Montgomery County is facing a $350 million shortfall over the next year and a half, officials announced Thursday, just the latest in a series of deepening budget woes afflicting jurisdictions across the Washington region. Months after closing a $1 billion gap, County Executive Ike Leggett estimated another $100 million deficit this fiscal year ?– and predicted a $250 million shortfall next fiscal year.

“Given all the cuts we already have made over the past four years, these reductions will be very painful,” Leggett said. “There is no more ‘low-hanging fruit.’ There will be things county government will do differently. And, yes, there may be things we do not do at all.”

Montgomery isn’t alone.

Proposed midyear cuts in Montgomery
»  Lay off nearly one in 10 firefighters.
»  Abolish all school resource officers.
»  Slash $19 million from the schools budget.
»  Cut $1.7 million in road repairs.
»  Eliminate all neighborhood senior programs.
»  Curtail homeless outreach.
»  Close two-thirds of sports academies for at-risk youth.
»  Reduce $1.5 million worth of cleaning and grounds maintenance.

A $100 million drop in revenue coupled with agency overspending has the District trying to dig itself out of a $188 million hole for the current fiscal year.

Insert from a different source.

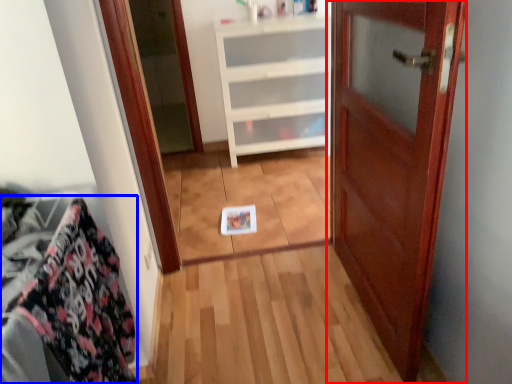
Question: Which object appears closest to the camera in this image, door (highlighted by a red box) or material (highlighted by a blue box)?

Choices:
 (A) door
 (B) material

Answer: (B)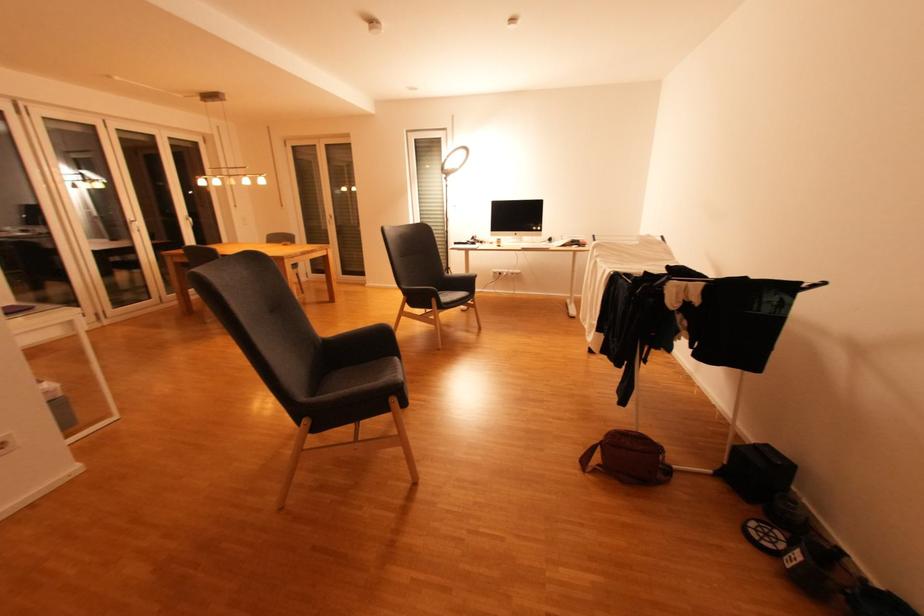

Last week, Mayor Adrian Fenty sent to the D.C. Council a proposal for across-the-board cuts. The mayor has stuck to his pledge not to raise taxes, but the D.C. Council appears likely to do so when it votes on the budget fix on Tuesday.

The $188 million is just the beginning.

Next fiscal year, D.C. faces another $350 million shortfall, and Mayor-elect Vincent Gray wants to find an additional $50 million now to help offset the expected gap in next year’s budget.

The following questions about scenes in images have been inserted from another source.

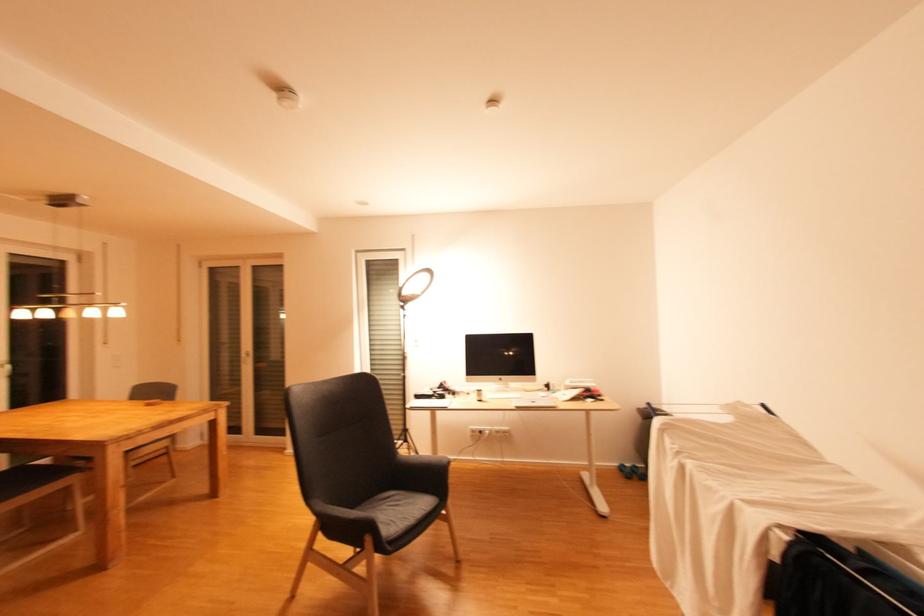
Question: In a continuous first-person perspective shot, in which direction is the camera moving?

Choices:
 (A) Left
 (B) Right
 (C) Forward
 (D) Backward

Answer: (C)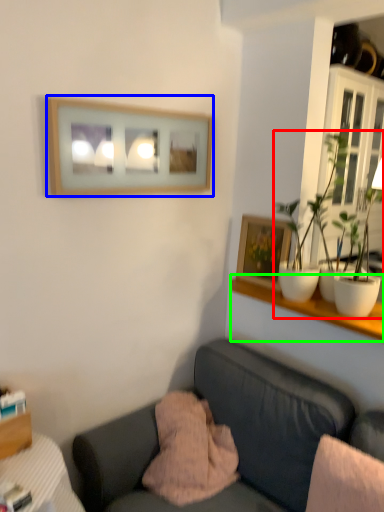
Question: Which object is positioned farthest from houseplant (highlighted by a red box)? Select from picture frame (highlighted by a blue box) and shelf (highlighted by a green box).

Choices:
 (A) picture frame
 (B) shelf

Answer: (A)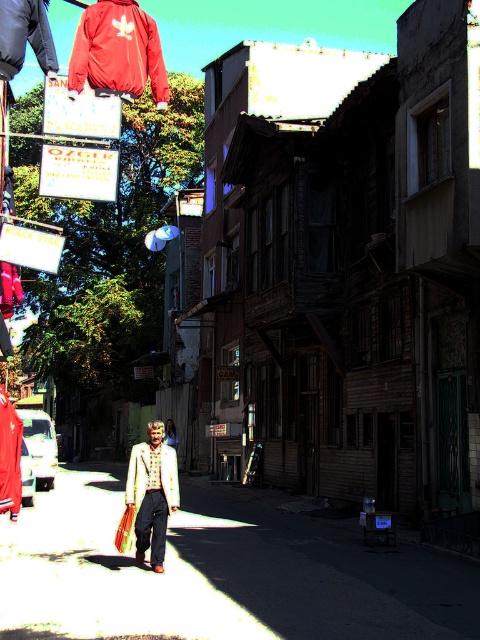
Question: Which object is closer to the camera taking this photo?

Choices:
 (A) white textured jacket at center
 (B) matte red jacket at upper left
 (C) matte beige dress at center

Answer: (A)

Question: Is white textured jacket at center above matte beige dress at center?

Choices:
 (A) yes
 (B) no

Answer: (A)

Question: Which point is farther to the camera?

Choices:
 (A) (168, 420)
 (B) (83, 17)
 (C) (84, 593)

Answer: (A)

Question: Is matte red jacket at upper left smaller than matte beige dress at center?

Choices:
 (A) yes
 (B) no

Answer: (B)

Question: Which point appears closest to the camera in this image?

Choices:
 (A) (139, 20)
 (B) (152, 464)
 (C) (168, 422)

Answer: (B)

Question: In this image, where is matte brown wooden alley at center located relative to matte red jacket at upper left?

Choices:
 (A) right
 (B) left

Answer: (A)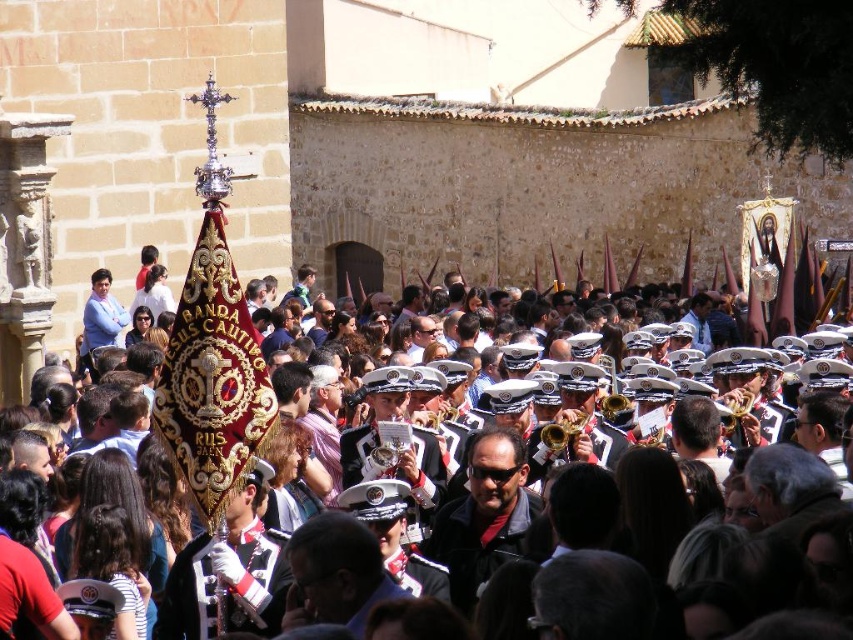
Question: Can you confirm if velvet red banner at center is wider than gold brass trumpet at center?

Choices:
 (A) no
 (B) yes

Answer: (B)

Question: Is velvet red banner at center thinner than gold brass trumpet at center?

Choices:
 (A) no
 (B) yes

Answer: (A)

Question: Is velvet red banner at center thinner than gold brass trumpet at center?

Choices:
 (A) no
 (B) yes

Answer: (A)

Question: Which object is farther from the camera taking this photo?

Choices:
 (A) velvet red banner at center
 (B) gold brass trumpet at center

Answer: (B)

However, Fairfax County, which closely mirrors Montgomery in population size and average income, looks relatively unscathed by comparison.

County Executive Anthony Griffin is projecting a $55 million shortfall next fiscal year. Even if the county were to hand out raises — which Fairfax officials say is off the table — the Northern Virginia suburb would face a shortfall of $163 million next fiscal year, the most recent analysis shows.

Montgomery’s current budget pain is tied to plummeting income tax receipts and a $12.5 million gap created when voters rejected the suburb’s ambulance fee last month. Leggett also contends that President Obama’s decision to freeze federal worker pay for two years will bring further anguish.

“It could definitely get worse,” he warned, also referring to a looming teacher pension crisis and expected growth in state-required education spending.

But some analysts put the target squarely on Montgomery’s employee compensation packages — they far exceeded those in neighboring counties as well as the private sector.

“It’s those legacy costs we have incurred with generous salaries and benefits lavished on county and school employees over the last 10 years,” said Joan Fidler, president of the Montgomery County Taxpayers League. “Being generous, I’ll say that maybe the decision makers hadn’t looked at how they were mortgaging off our future.”

During the past decade, county health and retirement benefits increased more than 120 percent, while employee salaries grew 50 percent, according to a recent Office of Legislative Oversight report.

The average county employee costs taxpayers nearly $100,000 annually.

Leggett rolled out a $36 million midyear savings plan Thursday, which would slash $19 million from public schools, eliminate neighborhood senior programs and eliminate more than 100 firefighter positions, among other measures.

“I don’t know where the money comes from,” said Montgomery County school board member Laura Berthiaume. “We already had a [$10 million] savings plan. [The shortfall] just seems to be escalating, then escalating, then escalating again. It’s just not stopping.”

Leggett has also asked department heads to identify cuts as great as 15 percent next fiscal year.

“Someone’s ox is going to be gored,” said Council President Nancy Floreen, who added that midyear cuts would be finalized before the group’s Christmas break. “If council members don’t support these cuts, they’ll have to identify something else. We don’t have much time. We’re going to have to confront this head on.”

Examiner Staff Writer Freeman Klopott contributed to this report.